## LISTA DE TAREFAS
• a. Responda às perguntas abaixo com base no texto sobre a Reforma Psiquiátrica:
(i) Em que lei a norma sobre a substituição dos espaços de internação está expressa?
(ii) Que entidade Marisa Helena Alves representa no CNS?
(iii) Segundo as entidades, o protagonismo de qual política é eliminado pela lógica hospitalocêntrica?
• b. Indique se cada afirmação abaixo está de acordo com o texto sobre a Reforma Psiquiátrica, respondendo sim ou não e citando as palavras do texto que decidem a questão:
(i) As unidades de internação em hospícios costumam ficar perto das cidades.
(ii) Marisa Helena Alves deu entrevista ao Brasil de Fato.
(iii) As entidades defendem que os serviços territorializados sejam substituídos por espaços de internação com características asilares.
• c. Dê continuidade ao texto sobre a Reforma Psiquiátrica a partir do ponto em que ele termina.

## TEXTO PARA LEITURA
----------------
As entidades reforçam o posicionamento do Ministério Público de que espaços de internação com “características asilares” devem ser substituídos por serviços de saúde territorializados, como é o caso dos Centros de Atenção Psicossocial (CAPs), das residências terapêuticas e dos leitos psiquiátricos em hospitais gerais. A norma está expressa especificamente na Lei da Reforma Psiquiátrica.
Em entrevista ao Brasil de Fato, a conselheira Marisa Helena Alves, representante do CFP no CNS, afirma que os serviços de internação em hospícios têm como característica, de modo geral, o isolamento do paciente não só em relação ao convívio social e familiar, mas também ao próprio meio urbano, por conta da localização dessas unidades, geralmente distantes das cidades. Alves acrescenta que a Reforma Psiquiátrica procurava garantir um tratamento mais humanizado aos pacientes.
“A ideia é que, nas cidades, os municípios criem serviços abertos, para os quais as pessoas possam ir e vir todos os dias. Que tenham a garantia de atenção à saúde, mas que não estejam distantes [geograficamente]. E que, acima de tudo, garantam o seu direito de cidadão, o seu direito fundamental de liberdade, os direitos de agir, de ir e vir. Então, essa é a noção de territorialização, de um serviço que está próximo”, explica.
As entidades sublinham ainda que a lógica hospitalocêntrica acaba com o protagonismo da política da redução de danos, praticada pela rede de atendimento psicossocial, e fere o protagonismo do paciente sobre sua própria vida.
“As pessoas precisam entender que os cidadãos são diferentes, têm livre arbítrio, têm necessidades, e eles podem e devem ser trabalhados para que passem por certos processos de conscientização e que cheguem à tomada de decisão por eles mesmos”, sustenta Marisa Helena.
----------------
## MATERIAL DE ORIGEM
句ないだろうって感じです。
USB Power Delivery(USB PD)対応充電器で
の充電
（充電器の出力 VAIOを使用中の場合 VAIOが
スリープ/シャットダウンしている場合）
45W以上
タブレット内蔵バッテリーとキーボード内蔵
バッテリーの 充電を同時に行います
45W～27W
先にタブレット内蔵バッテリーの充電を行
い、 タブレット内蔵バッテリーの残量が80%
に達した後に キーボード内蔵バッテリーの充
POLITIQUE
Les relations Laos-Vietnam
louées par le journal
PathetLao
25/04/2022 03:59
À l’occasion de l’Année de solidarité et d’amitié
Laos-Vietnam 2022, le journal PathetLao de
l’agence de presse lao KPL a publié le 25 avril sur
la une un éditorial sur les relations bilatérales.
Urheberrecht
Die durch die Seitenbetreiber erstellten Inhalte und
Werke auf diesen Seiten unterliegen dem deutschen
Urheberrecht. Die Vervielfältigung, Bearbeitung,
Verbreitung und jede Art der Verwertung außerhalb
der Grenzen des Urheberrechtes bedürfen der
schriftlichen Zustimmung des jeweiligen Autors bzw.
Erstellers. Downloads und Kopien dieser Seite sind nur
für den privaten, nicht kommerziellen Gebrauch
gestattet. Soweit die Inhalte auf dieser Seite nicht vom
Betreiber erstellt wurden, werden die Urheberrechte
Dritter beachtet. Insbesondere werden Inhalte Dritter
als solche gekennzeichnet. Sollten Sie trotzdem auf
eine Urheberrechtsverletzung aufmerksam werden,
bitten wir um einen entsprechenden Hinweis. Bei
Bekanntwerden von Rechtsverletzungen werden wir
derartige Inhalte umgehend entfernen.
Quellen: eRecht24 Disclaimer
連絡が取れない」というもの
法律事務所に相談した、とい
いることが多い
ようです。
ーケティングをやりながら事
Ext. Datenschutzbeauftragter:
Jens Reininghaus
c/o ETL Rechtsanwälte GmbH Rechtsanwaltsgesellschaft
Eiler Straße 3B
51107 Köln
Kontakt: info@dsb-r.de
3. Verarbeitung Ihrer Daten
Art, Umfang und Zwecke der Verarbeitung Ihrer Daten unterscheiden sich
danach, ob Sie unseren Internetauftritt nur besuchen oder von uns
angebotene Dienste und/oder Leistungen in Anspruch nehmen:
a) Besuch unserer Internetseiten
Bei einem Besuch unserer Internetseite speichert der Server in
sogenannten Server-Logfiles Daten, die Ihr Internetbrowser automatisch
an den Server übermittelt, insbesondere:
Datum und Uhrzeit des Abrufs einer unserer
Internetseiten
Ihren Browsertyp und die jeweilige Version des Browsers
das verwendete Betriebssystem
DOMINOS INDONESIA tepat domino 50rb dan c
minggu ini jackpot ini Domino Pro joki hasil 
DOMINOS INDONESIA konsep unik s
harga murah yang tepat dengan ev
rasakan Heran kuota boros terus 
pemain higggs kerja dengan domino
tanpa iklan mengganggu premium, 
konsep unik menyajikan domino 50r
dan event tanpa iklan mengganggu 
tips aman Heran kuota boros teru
----------------
## LISTA DE RESPOSTAS
• a.
(i) Na Lei da Reforma Psiquiátrica.
(ii) O CFP.
(iii) A política da redução de danos.

• b.
(i) Não: "geralmente distantes das cidades".
(ii) Sim: "Em entrevista ao Brasil de Fato, a conselheira Marisa Helena Alves".
(iii) Não: "espaços de internação com “características asilares” devem ser substituídos por serviços de saúde territorializados".

• c.
Outro problema levantado pelos especialistas é o fato de o governo não ter ouvido a sociedade civil organizada sobre o tema quando as novas normas para a política de saúde mental foram editadas. É o que afirma, por exemplo, o psicológo Lucio Costa, da Renila.
“As medidas tomadas não passaram por uma discussão mais ampla, principalmente no controle social, e o impacto dessa mudança tem como objetivo a preocupação não com o cuidado das pessoas, mas [o cuidado] em atender ao interesse de um mercado econômico que sempre lucrou no país segregando pessoas”, aponta Costa, em referência aos hospitais psiquiátricos da rede privada, que representam cerca de 70% do total de unidades com essa especialidade no país.
Governo Bolsonaro
O psicólogo da Renila assinala ainda que as normas editadas no final de 2017 se comunicam também com a chamada “Nova Política de Saúde Mental”, editada pelo governo de Jair Bolsonaro (PSL) no mês passado. Costa afirma que os dispositivos do governo Temer “abriram a agenda de desmonte na área”, que estaria agora em fase de aprofundamento sob a atual gestão federal.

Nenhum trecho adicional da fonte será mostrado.